Work task:
The records below are to be written out exactly, with every picture omitted.

Stored items
★ ★ ★ ★ ★ ★ ★
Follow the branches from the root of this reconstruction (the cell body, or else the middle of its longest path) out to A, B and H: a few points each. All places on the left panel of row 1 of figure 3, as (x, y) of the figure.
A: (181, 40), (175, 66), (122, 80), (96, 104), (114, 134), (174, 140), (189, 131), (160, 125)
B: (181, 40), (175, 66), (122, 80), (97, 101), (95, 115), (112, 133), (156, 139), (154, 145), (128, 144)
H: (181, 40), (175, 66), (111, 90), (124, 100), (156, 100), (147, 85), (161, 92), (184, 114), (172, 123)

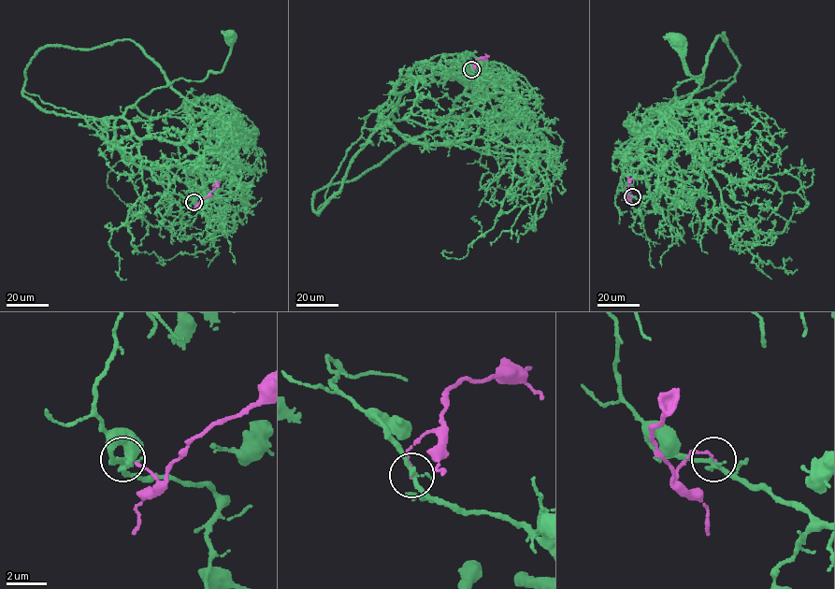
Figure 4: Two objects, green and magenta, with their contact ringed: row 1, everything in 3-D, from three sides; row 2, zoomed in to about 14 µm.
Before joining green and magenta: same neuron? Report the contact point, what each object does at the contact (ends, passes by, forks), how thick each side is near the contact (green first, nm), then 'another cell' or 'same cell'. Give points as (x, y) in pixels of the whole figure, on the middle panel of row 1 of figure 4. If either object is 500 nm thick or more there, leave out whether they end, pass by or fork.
at (471, 69); green forks there; magenta ends there; 200 nm thick on the green side, 120 nm on the other; same cell

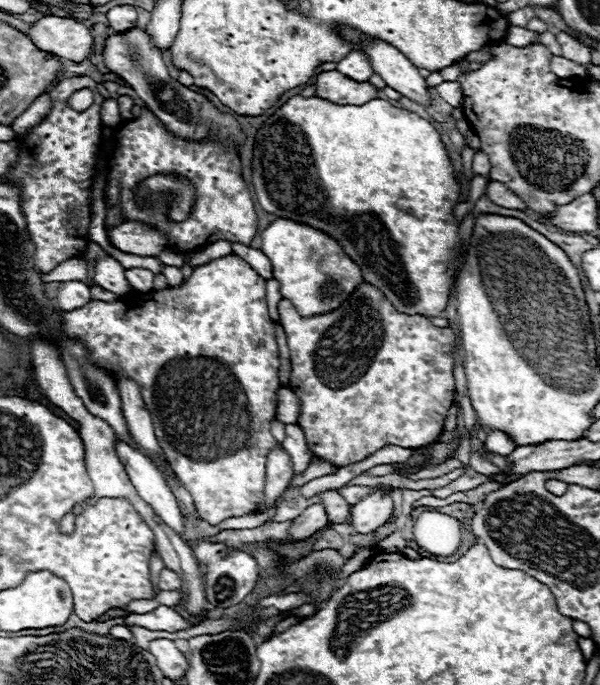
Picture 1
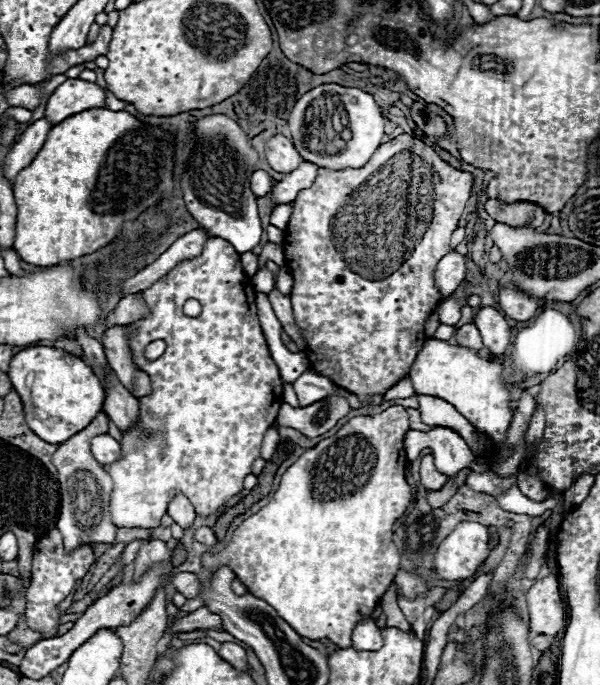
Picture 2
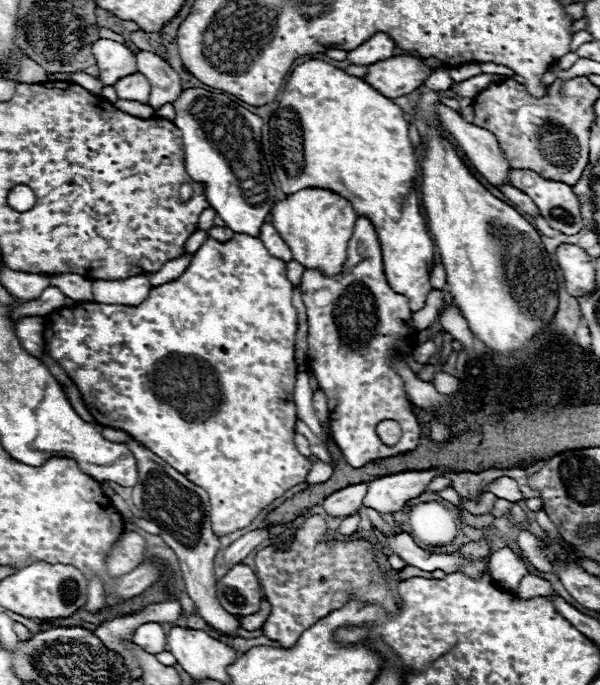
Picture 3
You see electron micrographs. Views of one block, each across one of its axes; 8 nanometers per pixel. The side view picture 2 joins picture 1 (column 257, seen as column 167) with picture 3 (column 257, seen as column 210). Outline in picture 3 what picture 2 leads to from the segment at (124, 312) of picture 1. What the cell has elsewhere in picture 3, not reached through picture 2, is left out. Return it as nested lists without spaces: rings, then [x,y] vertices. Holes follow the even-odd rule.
[[[236,234],[228,244],[220,244],[208,238],[194,254],[190,266],[182,274],[182,278],[168,282],[166,286],[156,286],[150,296],[140,306],[124,306],[124,304],[98,304],[98,302],[76,302],[72,308],[58,308],[44,316],[44,350],[56,360],[66,374],[76,382],[82,400],[94,420],[100,426],[114,426],[118,430],[126,430],[132,438],[136,438],[142,446],[158,454],[166,460],[174,470],[184,474],[190,482],[204,488],[212,502],[212,528],[216,536],[230,534],[238,528],[244,528],[252,522],[254,516],[266,506],[270,506],[276,498],[280,498],[286,490],[306,480],[312,464],[310,460],[298,452],[294,444],[296,434],[296,404],[294,404],[294,386],[296,386],[296,360],[294,360],[294,340],[298,330],[298,316],[292,304],[294,284],[288,280],[286,262],[268,254],[266,246],[258,238],[250,238],[246,234]]]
★ ★ ★ ★ ★ ★ ★
Response area:
Follow the branches from the root of this reconstruction (the cell body, or else the middle of its longest path) out to A, B and H: a few points each. All places on the left panel of row 1 of figure 3, as (x, y) of the figure.
A: (181, 40), (175, 66), (122, 80), (96, 104), (114, 134), (174, 140), (189, 131), (160, 125)
B: (181, 40), (175, 66), (122, 80), (97, 101), (95, 115), (112, 133), (156, 139), (154, 145), (128, 144)
H: (181, 40), (175, 66), (111, 90), (124, 100), (156, 100), (147, 85), (161, 92), (184, 114), (172, 123)

Figure 4: Two objects, green and magenta, with their contact ringed: row 1, everything in 3-D, from three sides; row 2, zoomed in to about 14 µm.
Before joining green and magenta: same neuron? Report the contact point, what each object does at the contact (ends, passes by, forks), how thick each side is near the contact (green first, nm), then 'another cell' or 'same cell'. Give points as (x, y) in pixels of the whole figure, on the middle panel of row 1 of figure 4. If either object is 500 nm thick or more there, leave out whether they end, pass by or fork.
at (471, 69); green forks there; magenta ends there; 200 nm thick on the green side, 120 nm on the other; same cell

Picture 1
Picture 2
Picture 3
You see electron micrographs. Views of one block, each across one of its axes; 8 nanometers per pixel. The side view picture 2 joins picture 1 (column 257, seen as column 167) with picture 3 (column 257, seen as column 210). Outline in picture 3 what picture 2 leads to from the segment at (124, 312) of picture 1. What the cell has elsewhere in picture 3, not reached through picture 2, is left out. Return it as nested lists without spaces: rings, then [x,y] vertices. Holes follow the even-odd rule.
[[[236,234],[228,244],[220,244],[208,238],[194,254],[190,266],[182,274],[182,278],[168,282],[166,286],[156,286],[150,296],[140,306],[124,306],[124,304],[98,304],[98,302],[76,302],[72,308],[58,308],[44,316],[44,350],[56,360],[66,374],[76,382],[82,400],[94,420],[100,426],[114,426],[118,430],[126,430],[132,438],[136,438],[142,446],[158,454],[166,460],[174,470],[184,474],[190,482],[204,488],[212,502],[212,528],[216,536],[230,534],[238,528],[244,528],[252,522],[254,516],[266,506],[270,506],[276,498],[280,498],[286,490],[306,480],[312,464],[310,460],[298,452],[294,444],[296,434],[296,404],[294,404],[294,386],[296,386],[296,360],[294,360],[294,340],[298,330],[298,316],[292,304],[294,284],[288,280],[286,262],[268,254],[266,246],[258,238],[250,238],[246,234]]]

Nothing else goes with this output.